Построившиеся вдоль повозок галичане и ростовцы по-братски приветствовали забитую пылью и испятнанную кровью колонну волынцев.

— Они ликуют в твою честь, Мстислав Мстиславич! — Князь Данила, ехавший рядом, приложил ладонь к груди, склонил голову.

— Нет, дорогой зять. Они ликуют нашей общей отваге. Видела б сегодня тебя, красавца, дочь моя Аннушка! — Тесть похлопал по железному плечу счастливого Данилу. — Как на духу, брат, покорил меня ты сегодня своим уменьем держати ворога на острие меча. Любо! У поганых мороз по коже.

— Дозволь слово молвить, пресветлый...

— Будет тебе, обойдёмся без церемоний. Потери?

— Могло б быти меньше, ан больно зубаст татарин да велик числом.

— То верно. Зубаст... и напорист, не хуже варяга ломит. Но тебе ли напоминать — сеча... Не в бабки играем[274]. Чую, зять... для многих из нас уже звонит небесный колокол.

— Погиб мой воевода Стрелец, — сняв шлем и держа его у груди, перекрестился Данила.
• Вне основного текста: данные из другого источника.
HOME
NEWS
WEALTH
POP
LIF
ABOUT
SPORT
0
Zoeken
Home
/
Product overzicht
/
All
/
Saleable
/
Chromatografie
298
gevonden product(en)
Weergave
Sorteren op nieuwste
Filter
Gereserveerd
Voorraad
— Он уже в раю... — На запылённом суровом лице Мстислава ожесточённо дёрнулись желваки; наложив на себя крест, он с сердечной досадой изрёк: — Вот так, брат, день ото дня редеют ветви древа недавно могучего ратного братства.

— Стрелец был ещё жив, когда мы вырвали его из когтей нехристей.

— Его последние слова?..

— «Скажи всем, шо не страшно Богу душу отдать, коль совесть спокойна и честь не замарана». И последнее: «Храни, Исусе Христе, Русь, князей наших... и спаси дружины».

— Светлая память ему... М-да... — Мстислав скорбно поджал губы, потом выдохнул, будто освободился от чего-то: — Знаю, тебе нужен, как и всем, отдых, но мы — не все, у нас, князей, нет на то права.